I read spring-kafka/kafka documentation back and forth, and still cannot find a way, how to do proper transactional behavior with error recovering. I believe this is not trivial question, so please read until end. I believe whole this question revolves around finding way how to reposition over failing record or how to ack in error handler. But mabye there are better ways, I don't know.
So records are flowing in, and some of them are invalid. What I would like to have as a minimal solution is(in which I will then fix sevaral problems you probably see as well):
1) we cannot afford the luxury of stopping the production in case of some trivial mishap, like one or few invalid records. Thus if there is invalid record in kafka topic, I would like to log it, or resend it to different queue, but then proceed with processing following records.
2) there are permanent and temporary failures. Permanent failure is record unable to deserialize, record failing data validation. In this case, I'd like to skip the invalid record, as discussed in 1). Temporary failure might be some specific exception or state, like for example database connection errors, network issues etc. In this case, we do not want to skip failing record, we want to retry, after some delay.
Subject of this question is ONLY implementing skip/don't skip behavior.
Lets say, that this is our starting point:
private Map<String, Object> createKafkaConsumerFactoryProperties(String bootstrapServers, String groupId, Class<?> valueDeserializerClass) {
Map<String, Object> props = new HashMap<>();
props.put(ConsumerConfig.BOOTSTRAP_SERVERS_CONFIG, bootstrapServers);
props.put(ConsumerConfig.KEY_DESERIALIZER_CLASS_CONFIG, StringDeserializer.class);
props.put(ConsumerConfig.VALUE_DESERIALIZER_CLASS_CONFIG, valueDeserializerClass);
props.put(ConsumerConfig.GROUP_ID_CONFIG, groupId);
return props;
}
@Bean(name="SomeFactory")
public ConcurrentKafkaListenerContainerFactory<String, String> kafkaListenerContainerFactory(
@Value("${…}") String bootstrapServers,
@Value("${…}") String groupId) {
ConcurrentKafkaListenerContainerFactory<String, String> factory =
new ConcurrentKafkaListenerContainerFactory<>();
ConsumerFactory<String, String> consumerFactory = new DefaultKafkaConsumerFactory<>(
createKafkaConsumerFactoryProperties(bootstrapServers, groupId, AvroDeserializer.class),
new StringDeserializer(),
new AvroDeserializer(SomeClass.class));
factory.setConsumerFactory(consumerFactory);
// factory.setConcurrency(2);
// factory.setBatchListener(true);
return factory;
}
and we have listener like:
@KafkaListener(topics = "${…}", containerFactory = "SomeFactory")
public void receive(@Valid List<SomeClass> messageList) {/*logic*/}
Now how this behave if I understand correctly:
when listener gets message, ~when we reach inside of receive method, the kafka message will be already acked, and if receive method throw an exception, the next poll will return following record.

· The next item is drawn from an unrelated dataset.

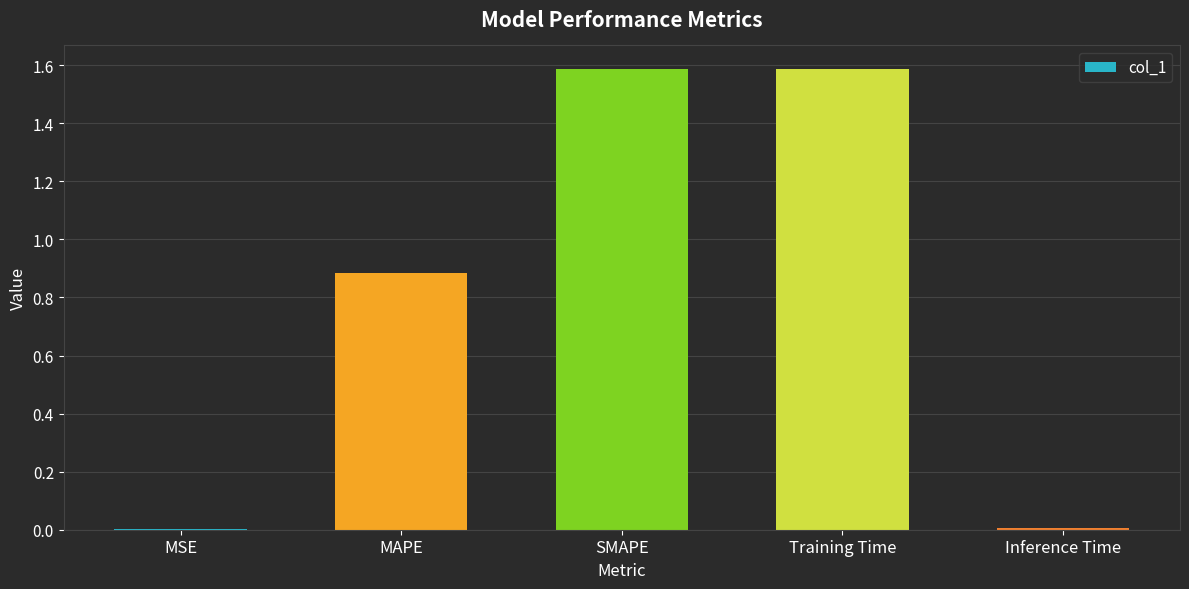

What value does the data have at SMAPE?

1.6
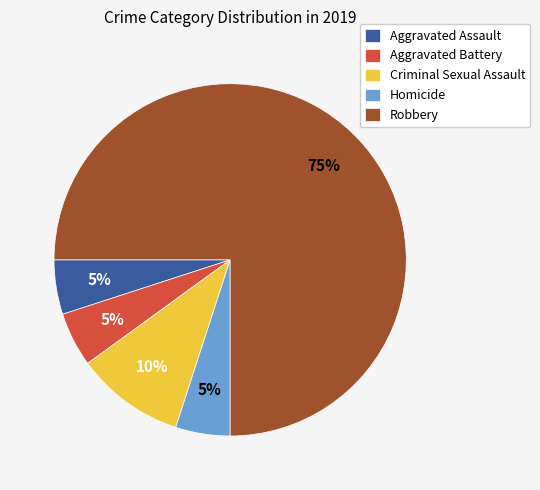

Which has a higher value, Criminal Sexual Assault or Aggravated Battery?

Criminal Sexual Assault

Because ack happened, and we do not have error handler defined, thus logging error handler will kick in. This is not necessarily what we want. We can use SeekToCurrentErrorHandler to reprocess the message. Or one can specify TransactionManager, and if exception 'leaks' from listener, repositioning will also happen. If someone know performance comparison of these two approaches, please tell me.

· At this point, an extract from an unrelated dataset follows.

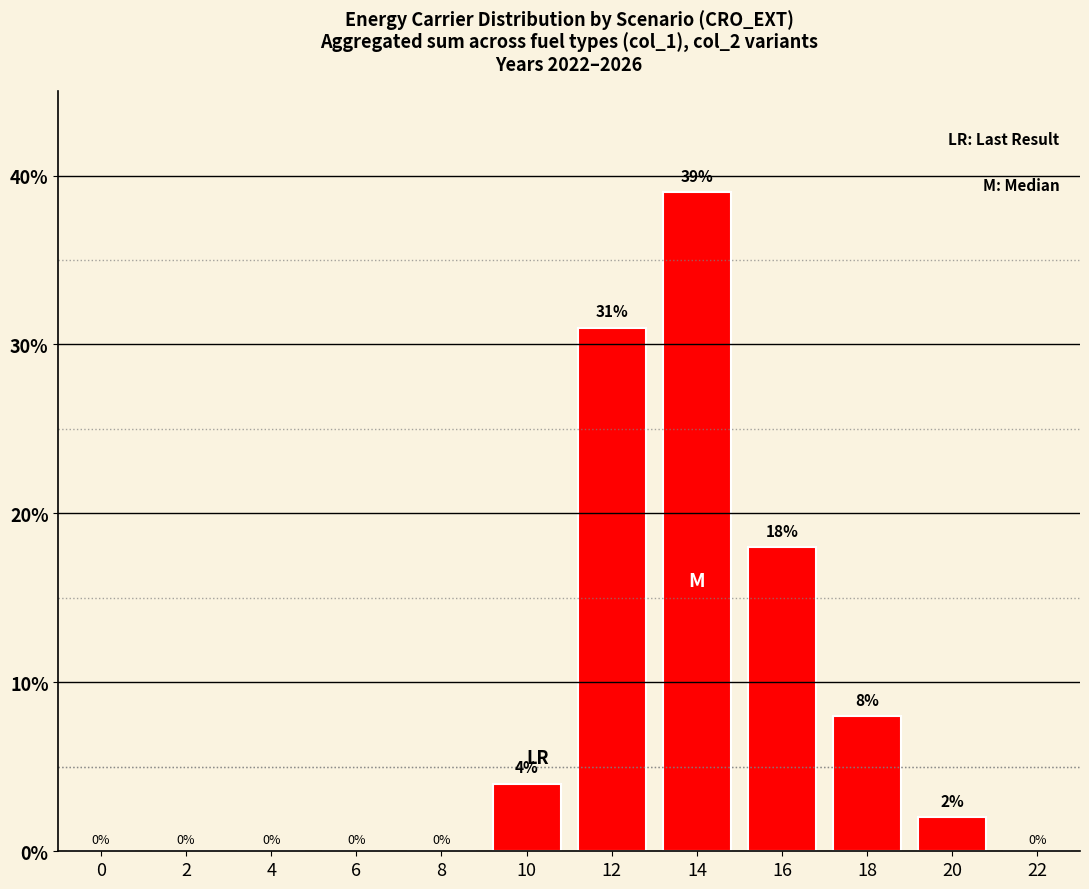

What is the sum of all values?

102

when message cannot be deserialized, deserializer will fail, message will not be acked and same record will be polled again. This is some sort of "poison packet" since kafka will spin on this message indefinitelly. We do have retry.backoff.ms to at least slow it down, but I can't see any max number retries or something. So the best thing we can do is to stop/pause container in this situation. Which is way to harsh. Btw. I'm new to kafka/spring-kafka, I did not see anywhere mention, how to manually reposition offset from outside of an application, meaning OK, listener is down, but now what? Another solution would be not to fail deserializer, and return something. But what?? KafkaNull, great, but then our listener will fail because SomeClass ClassCastException. We can send some artificial value of SomeClass, which is again horrible, because this is not a data what we actually get. Also this is architectonically incorrect.

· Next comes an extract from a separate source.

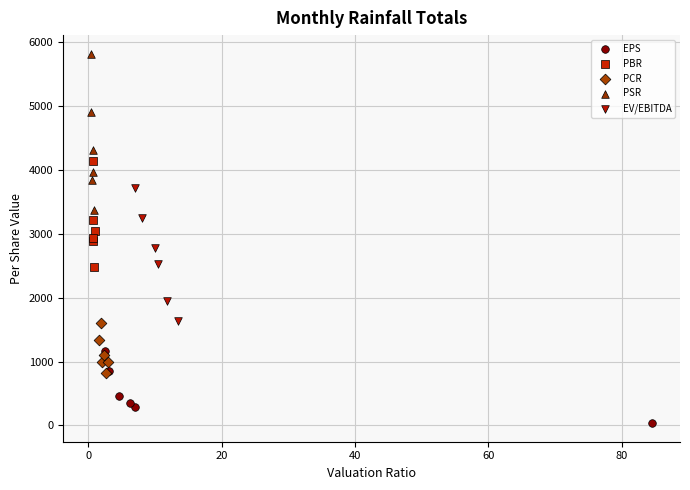

Which series has the widest spread of Y values?

PSR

or we can use repositioning error handler, which would be great, well if we know how to do that. I need to seek to next record. But while documentation says, that ErrorHandler should communicate which record caused the failure, it seems that it fails to do so. So even in non-batch listener I have list of records(1 failed + bunch of unprocessed), and have no idea where set offset to.
So what is the solution to this madness? Well the best I can come up with right now is pretty ugly: do not fail in deserializer (bad), do not accept specific type in listener (bad), filter out KafkaNulls manually (bad) and finally trigger bean validation manually (bad). Is there a better way? Thanks for examplantion, I'd be grateful for every hint or direction given how to achieve this.